The American Debate: Politically, a losing war strategy for Obama?
The first task of any chief executive is to secure the support of his followers; this is especially true if he's waging a war. That's what George W. Bush did. Six years ago, he went into Iraq to thunderous applause from his conservative Republican base - which stuck with him for years, long after it became clear that he had hyped the rationale for invasion and failed to win the peace.
By contrast, Obama's imminent dispatch of roughly 30,000 new troops to Afghanistan comes at a time when two-thirds of all Democrats are telling pollsters that the war is not worth fighting. The antiwar liberals who propelled Obama's nascent candidacy are worried that an expanded, costly war will wind up sinking his domestic agenda. Democratic strategists are worried that if the war continues to go badly even with the increase in troops (a distinct possibility), liberals might register their disgust by skipping the 2010 congressional elections, thus trimming or imperiling the Democratic majorities on Capitol Hill.
Looming over this week's troop-hike rollout is the specter of Lyndon Johnson. In 1965, when LBJ launched the first major escalation of U.S. involvement in Vietnam, he enjoyed broad national support (that August, only 24 percent of Americans told pollsters that the war was a mistake), and landslide loyalty from congressional Democrats. But by the winter of 1968, his ambitious domestic agenda was in tatters and the party was torn apart from within.
The irony for Obama is that, in the absence of Democratic support, his decision to expand the war will be applauded primarily by the Republicans; nationwide, 60 percent of Republicans are telling pollsters that the war is worth fighting. GOP leaders will probably praise Obama for giving Gen. Stanley McChrystal most of what he wanted, and they'll be glad that Obama has vowed anew to "finish the job," even though nobody really has a clue what a finished job would actually look like.
Lest we forget, however, these people are not Obama's friends. Six months from now, if his benchmarks for success come up short, or if he starts talking about exit strategies (known, in the new parlance, as "off ramps"), they'll quickly morph him into Jimmy Carter and deride him as a wimp incapable of command. Granted, Bush was the president who invaded the wrong country after 9/11 and put Afghanistan on the back burner, thus bequeathing Obama a mess with few cleanup options - but, hey, that's politics.
All the more reason Obama needs support from his own party. Certainly, some Democrats do support the troop increase as essential to our national security. On a Washington blog, a counterterrorism analyst named Jim Arkedis has urged his fellow Democrats to fall in line: "The president will need his party's understanding and support to succeed. If Democrats fall out over Afghanistan, he won't be able to sustain a coherent policy, and the public will likely lose confidence in the party's ability to manage the nation's security."

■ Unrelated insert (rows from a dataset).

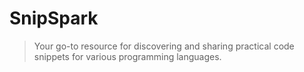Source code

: # SnipSpark

> Your go-to resource for discovering and sharing practical code snippets for various programming languages.

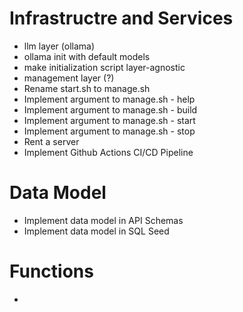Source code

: # Infrastructre and Services
- llm layer (ollama)
- ollama init with default models
- make initialization script layer-agnostic
- management layer (?)
- Rename start.sh to manage.sh
- Implement argument to manage.sh - help
- Implement argument to manage.sh - build
- Implement argument to manage.sh - start
- Implement argument to manage.sh - stop
- Rent a server 
- Implement Github Actions CI/CD Pipeline

# Data Model
- Implement data model in API Schemas
- Implement data model in SQL Seed

# Functions
- 
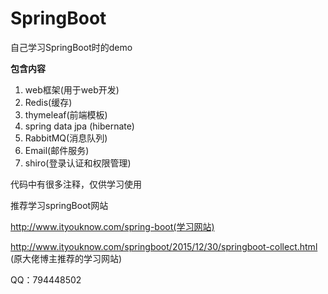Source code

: # SpringBoot
自己学习SpringBoot时的demo

**包含内容**
1. web框架(用于web开发)
2. Redis(缓存)
3. thymeleaf(前端模板)
4. spring data jpa (hibernate)
5. RabbitMQ(消息队列)
6. Email(邮件服务)
7. shiro(登录认证和权限管理)

代码中有很多注释，仅供学习使用

推荐学习springBoot网站

http://www.ityouknow.com/spring-boot(学习网站)

http://www.ityouknow.com/springboot/2015/12/30/springboot-collect.html
(原大佬博主推荐的学习网站)

QQ：794448502
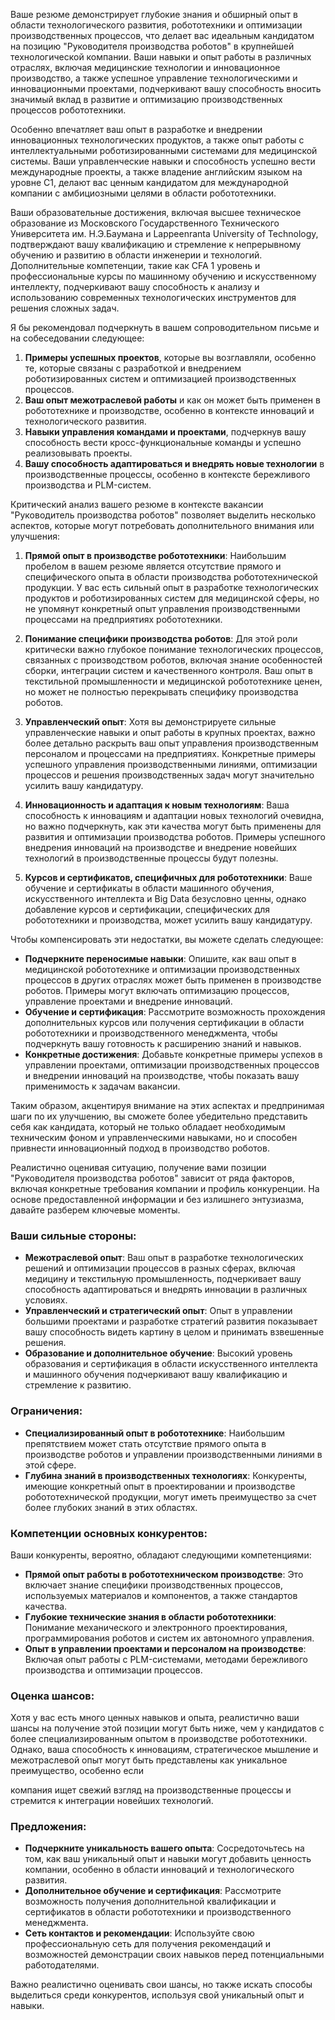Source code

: Ваше резюме демонстрирует глубокие знания и обширный опыт в области технологического развития, робототехники и оптимизации производственных процессов, что делает вас идеальным кандидатом на позицию "Руководителя производства роботов" в крупнейшей технологической компании. Ваши навыки и опыт работы в различных отраслях, включая медицинские технологии и инновационное производство, а также успешное управление технологическими и инновационными проектами, подчеркивают вашу способность вносить значимый вклад в развитие и оптимизацию производственных процессов робототехники.

Особенно впечатляет ваш опыт в разработке и внедрении инновационных технологических продуктов, а также опыт работы с интеллектуальными роботизированными системами для медицинской системы. Ваши управленческие навыки и способность успешно вести международные проекты, а также владение английским языком на уровне C1, делают вас ценным кандидатом для международной компании с амбициозными целями в области робототехники.


Ваши образовательные достижения, включая высшее техническое образование из Московского Государственного Технического Университета им. Н.Э.Баумана и Lappeenranta University of Technology, подтверждают вашу квалификацию и стремление к непрерывному обучению и развитию в области инженерии и технологий. Дополнительные компетенции, такие как CFA 1 уровень и профессиональные курсы по машинному обучению и искусственному интеллекту, подчеркивают вашу способность к анализу и использованию современных технологических инструментов для решения сложных задач.

Я бы рекомендовал подчеркнуть в вашем сопроводительном письме и на собеседовании следующее:

1. **Примеры успешных проектов**, которые вы возглавляли, особенно те, которые связаны с разработкой и внедрением роботизированных систем и оптимизацией производственных процессов.
2. **Ваш опыт межотраслевой работы** и как он может быть применен в робототехнике и производстве, особенно в контексте инноваций и технологического развития.
3. **Навыки управления командами и проектами**, подчеркнув вашу способность вести кросс-функциональные команды и успешно реализовывать проекты.
4. **Вашу способность адаптироваться и внедрять новые технологии** в производственные процессы, особенно в контексте бережливого производства и PLM-систем.

Критический анализ вашего резюме в контексте вакансии "Руководитель производства роботов" позволяет выделить несколько аспектов, которые могут потребовать дополнительного внимания или улучшения:

1. **Прямой опыт в производстве робототехники**: Наибольшим пробелом в вашем резюме является отсутствие прямого и специфического опыта в области производства робототехнической продукции. У вас есть сильный опыт в разработке технологических продуктов и роботизированных систем для медицинской сферы, но не упомянут конкретный опыт управления производственными процессами на предприятиях робототехники.

2. **Понимание специфики производства роботов**: Для этой роли критически важно глубокое понимание технологических процессов, связанных с производством роботов, включая знание особенностей сборки, интеграции систем и качественного контроля. Ваш опыт в текстильной промышленности и медицинской робототехнике ценен, но может не полностью перекрывать специфику производства роботов.

3. **Управленческий опыт**: Хотя вы демонстрируете сильные управленческие навыки и опыт работы в крупных проектах, важно более детально раскрыть ваш опыт управления производственным персоналом и процессами на предприятиях. Конкретные примеры успешного управления производственными линиями, оптимизации процессов и решения производственных задач могут значительно усилить вашу кандидатуру.

4. **Инновационность и адаптация к новым технологиям**: Ваша способность к инновациям и адаптации новых технологий очевидна, но важно подчеркнуть, как эти качества могут быть применены для развития и оптимизации производства роботов. Примеры успешного внедрения инноваций на производстве и внедрение новейших технологий в производственные процессы будут полезны.

5. **Курсов и сертификатов, специфичных для робототехники**: Ваше обучение и сертификаты в области машинного обучения, искусственного интеллекта и Big Data безусловно ценны, однако добавление курсов и сертификации, специфических для робототехники и производства, может усилить вашу кандидатуру.
  
Чтобы компенсировать эти недостатки, вы можете сделать следующее:

- **Подчеркните переносимые навыки**: Опишите, как ваш опыт в медицинской робототехнике и оптимизации производственных процессов в других отраслях может быть применен в производстве роботов. Примеры могут включать оптимизацию процессов, управление проектами и внедрение инноваций.
- **Обучение и сертификация**: Рассмотрите возможность прохождения дополнительных курсов или получения сертификации в области робототехники и производственного менеджмента, чтобы подчеркнуть вашу готовность к расширению знаний и навыков.
- **Конкретные достижения**: Добавьте конкретные примеры успехов в управлении проектами, оптимизации производственных процессов и внедрении инноваций на производстве, чтобы показать вашу применимость к задачам вакансии.

Таким образом, акцентируя внимание на этих аспектах и предпринимая шаги по их улучшению, вы сможете более убедительно представить себя как кандидата, который не только обладает необходимым техническим фоном и управленческими навыками, но и способен привнести инновационный подход в производство роботов.

Реалистично оценивая ситуацию, получение вами позиции "Руководителя производства роботов" зависит от ряда факторов, включая конкретные требования компании и профиль конкуренции. На основе предоставленной информации и без излишнего энтузиазма, давайте разберем ключевые моменты.

### Ваши сильные стороны:
- **Межотраслевой опыт**: Ваш опыт в разработке технологических решений и оптимизации процессов в разных сферах, включая медицину и текстильную промышленность, подчеркивает вашу способность адаптироваться и внедрять инновации в различных условиях.
- **Управленческий и стратегический опыт**: Опыт в управлении большими проектами и разработке стратегий развития показывает вашу способность видеть картину в целом и принимать взвешенные решения.
- **Образование и дополнительное обучение**: Высокий уровень образования и сертификация в области искусственного интеллекта и машинного обучения подчеркивают вашу квалификацию и стремление к развитию.

### Ограничения:
- **Специализированный опыт в робототехнике**: Наибольшим препятствием может стать отсутствие прямого опыта в производстве роботов и управлении производственными линиями в этой сфере.
- **Глубина знаний в производственных технологиях**: Конкуренты, имеющие конкретный опыт в проектировании и производстве робототехнической продукции, могут иметь преимущество за счет более глубоких знаний в этих областях.

### Компетенции основных конкурентов:
Ваши конкуренты, вероятно, обладают следующими компетенциями:
- **Прямой опыт работы в робототехническом производстве**: Это включает знание специфики производственных процессов, используемых материалов и компонентов, а также стандартов качества.
- **Глубокие технические знания в области робототехники**: Понимание механического и электронного проектирования, программирования роботов и систем их автономного управления.
- **Опыт в управлении проектами и персоналом на производстве**: Включая опыт работы с PLM-системами, методами бережливого производства и оптимизации процессов.

### Оценка шансов:
Хотя у вас есть много ценных навыков и опыта, реалистично ваши шансы на получение этой позиции могут быть ниже, чем у кандидатов с более специализированным опытом в производстве робототехники. Однако, ваша способность к инновациям, стратегическое мышление и межотраслевой опыт могут быть представлены как уникальное преимущество, особенно если

 компания ищет свежий взгляд на производственные процессы и стремится к интеграции новейших технологий.

### Предложения:
- **Подчеркните уникальность вашего опыта**: Сосредоточьтесь на том, как ваш уникальный опыт и навыки могут добавить ценность компании, особенно в области инноваций и технологического развития.
- **Дополнительное обучение и сертификация**: Рассмотрите возможность получения дополнительной квалификации и сертификатов в области робототехники и производственного менеджмента.
- **Сеть контактов и рекомендации**: Используйте свою профессиональную сеть для получения рекомендаций и возможностей демонстрации своих навыков перед потенциальными работодателями.

Важно реалистично оценивать свои шансы, но также искать способы выделиться среди конкурентов, используя свой уникальный опыт и навыки.
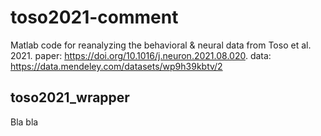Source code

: # toso2021-comment

Matlab code for reanalyzing the behavioral & neural data from Toso et al. 2021.
paper: https://doi.org/10.1016/j.neuron.2021.08.020.
data: https://data.mendeley.com/datasets/wp9h39kbtv/2

## toso2021_wrapper

Bla bla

But that's a very tough sell. The majority Democratic sentiment was best expressed the other day by Michael Cohen, a former State Department speechwriter and current think tank scholar. He sought to rebut Arkedis:
"If you want the public to 'lose confidence' in the Democratic Party's ability to manage the nation's security, then, yes, mindlessly supporting a strategically dubious war in Afghanistan . . . is a jolly good idea. I'm getting ready to watch a Democratic president, to whom I've invested a great deal of emotional energy and support, tragically follow this course. But just because the president makes a decision to send more troops into an Afghan quagmire, it most certainly does not mean that his party should blindly follow course."
And his party won't do that. Congressional Democrats are recoiling at the cost of an escalated conflict - Nancy Pelosi remarked the other day that there is "serious unrest in our caucus about can we afford this war" - particularly in the wake of reports that the price tag per soldier is $1 million a year. They don't want to pay for Afghanistan if it means shelving the party's domestic agenda, so some have suggested a solution: a new tax - or "surcharge" - to help finance the wider war.
A new tax on recession-burdened Americans? To pay for a war that at this point barely musters 50 percent support in the national polls? That's a synonym for political suicide, and thus not likely to happen. But the fact that high-ranking Democrats have even floated the idea is proof of the party's restiveness. (The pro-war Republicans would never support such a move, of course. They preferred to finance Iraq in part by borrowing heavily from China.)
The likeliest money scenario, voiced recently by Joint Chiefs of Staff Chairman Mike Mullen, is that Obama's escalated war will require a supplemental funding bill. Oh, the irony: That's precisely how Bush often did his war business, by circumventing the regular defense budget. During the '08 campaign, Obama won liberal hearts by assailing Bush's budgetary tricks and vowing he'd never finance a war that way. We'll see about that.
Obama is surely trying to chart a pragmatic, nonideological course - signaling that Afghanistan (and, most important, its impact on Pakistan) is a vital security interest, while also stressing that the wider war will not be open-ended. But he will need political strength at home to sustain his daunting mission abroad, and I question whether he can succeed if the liberal base begins to wonder whatever happened to hope and change.